Task statement => In the profile of Marie Arana below, what section of the Washington Post does she edit?

Study text =>
Marie Arana glides across the lobby of the Madison Hotel in Washington, D.C. She is so smartly turned out in a business suit that you might imagine she has just finished another day working the reins of contemporary literature down the street at the Washington Post, where she edits Book World, one of the country's leading book review sections. In fact, she admits, she has been sitting nervously in her office not talking about her new memoir, just out from The Dial Press, American Chica: Two Worlds, One Childhood (Forecasts, Apr. 2). This story of a bicultural childhood, which has won starred pre-pub reviews from Kirkus and Booklist as well as PW, will not, as she has already made clear to her staff, be reviewed in Book World. Yet one suspects that the memoir will be widely read by her Post colleagues, one of whom has already remarked, Arana says, that his girlfriend also calls her father "papi."

PW noted that Arana "writes beautifully" in recalling her upbringing in America and Peru, third child of an American woman with a "Hollywood face" and a brooding MIT-educated Peruvian father. Their turbulent upper-class marriage straddled two cultures and two hemispheres, and whether living in Peru or the United States, Arana was always "the other." "I was a mongrel," she writes.

Data segment =>
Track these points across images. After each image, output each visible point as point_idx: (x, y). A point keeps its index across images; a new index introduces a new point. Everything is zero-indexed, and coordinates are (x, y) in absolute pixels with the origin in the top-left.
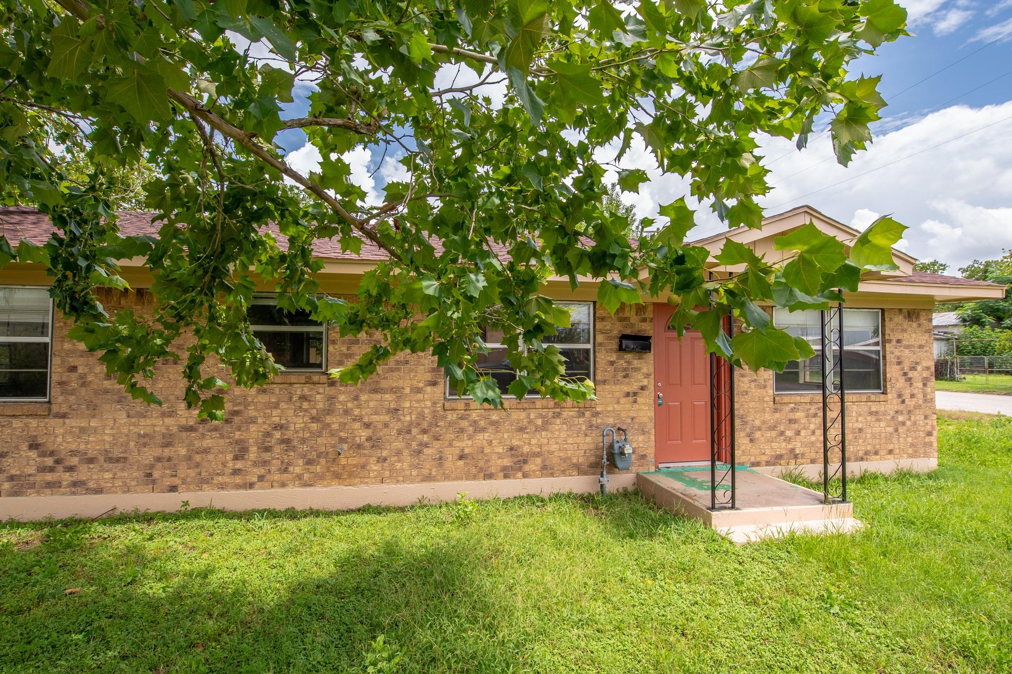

Written answer => Book World